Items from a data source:

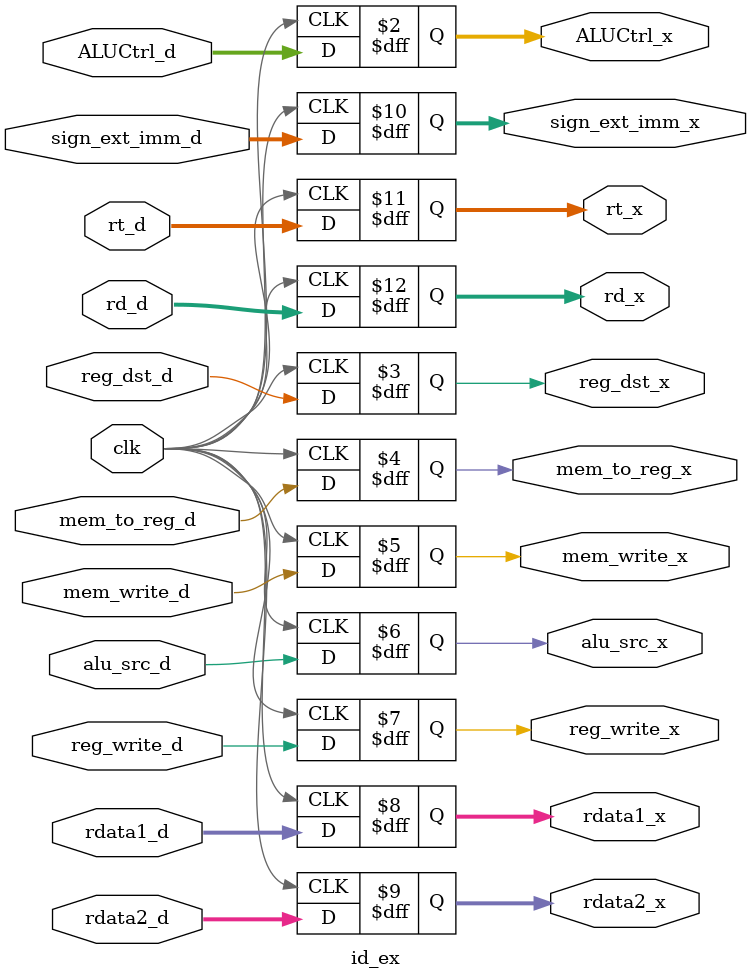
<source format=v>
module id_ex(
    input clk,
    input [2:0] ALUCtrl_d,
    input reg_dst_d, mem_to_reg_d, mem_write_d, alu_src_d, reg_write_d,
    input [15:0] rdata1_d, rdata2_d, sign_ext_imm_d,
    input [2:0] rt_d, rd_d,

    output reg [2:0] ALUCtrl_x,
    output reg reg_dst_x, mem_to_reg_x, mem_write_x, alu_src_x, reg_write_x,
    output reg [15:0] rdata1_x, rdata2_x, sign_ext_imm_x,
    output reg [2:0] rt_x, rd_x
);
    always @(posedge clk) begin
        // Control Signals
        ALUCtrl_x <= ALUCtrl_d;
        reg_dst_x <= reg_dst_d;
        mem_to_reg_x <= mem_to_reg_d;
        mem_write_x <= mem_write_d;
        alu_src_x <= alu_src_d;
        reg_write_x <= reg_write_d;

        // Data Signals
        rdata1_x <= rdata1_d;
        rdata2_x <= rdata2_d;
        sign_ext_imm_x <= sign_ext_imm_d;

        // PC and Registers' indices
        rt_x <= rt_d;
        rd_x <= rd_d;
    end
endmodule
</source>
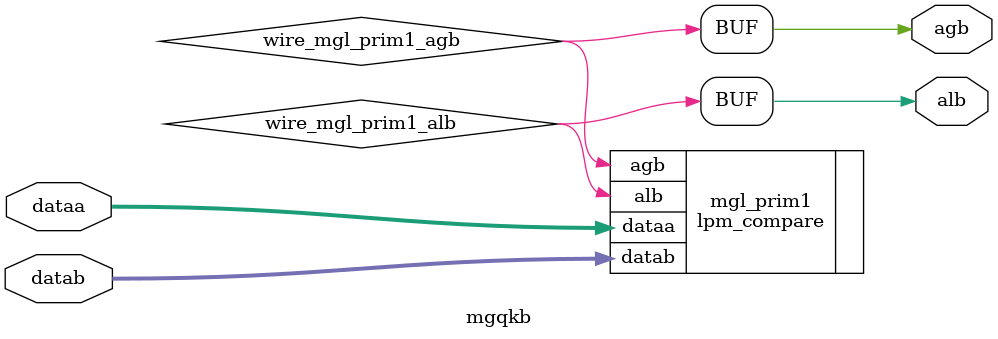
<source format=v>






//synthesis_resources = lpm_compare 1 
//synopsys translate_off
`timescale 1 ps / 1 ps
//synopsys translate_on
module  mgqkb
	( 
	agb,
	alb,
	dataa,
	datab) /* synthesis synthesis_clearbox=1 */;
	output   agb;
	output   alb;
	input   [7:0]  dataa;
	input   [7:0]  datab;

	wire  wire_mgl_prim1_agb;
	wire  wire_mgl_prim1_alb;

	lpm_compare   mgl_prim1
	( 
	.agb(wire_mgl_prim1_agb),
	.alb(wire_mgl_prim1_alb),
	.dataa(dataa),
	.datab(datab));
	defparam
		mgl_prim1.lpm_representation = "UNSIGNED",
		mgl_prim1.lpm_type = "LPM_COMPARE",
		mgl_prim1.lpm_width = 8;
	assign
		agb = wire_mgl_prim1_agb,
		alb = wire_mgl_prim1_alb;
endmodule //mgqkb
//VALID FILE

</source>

=== Directive ===
When a line among the entries above contains "input", copy it.

=== Task solution ===
    input clk,
    input [2:0] ALUCtrl_d,
    input reg_dst_d, mem_to_reg_d, mem_write_d, alu_src_d, reg_write_d,
    input [15:0] rdata1_d, rdata2_d, sign_ext_imm_d,
    input [2:0] rt_d, rd_d,
	input   [7:0]  dataa;
	input   [7:0]  datab;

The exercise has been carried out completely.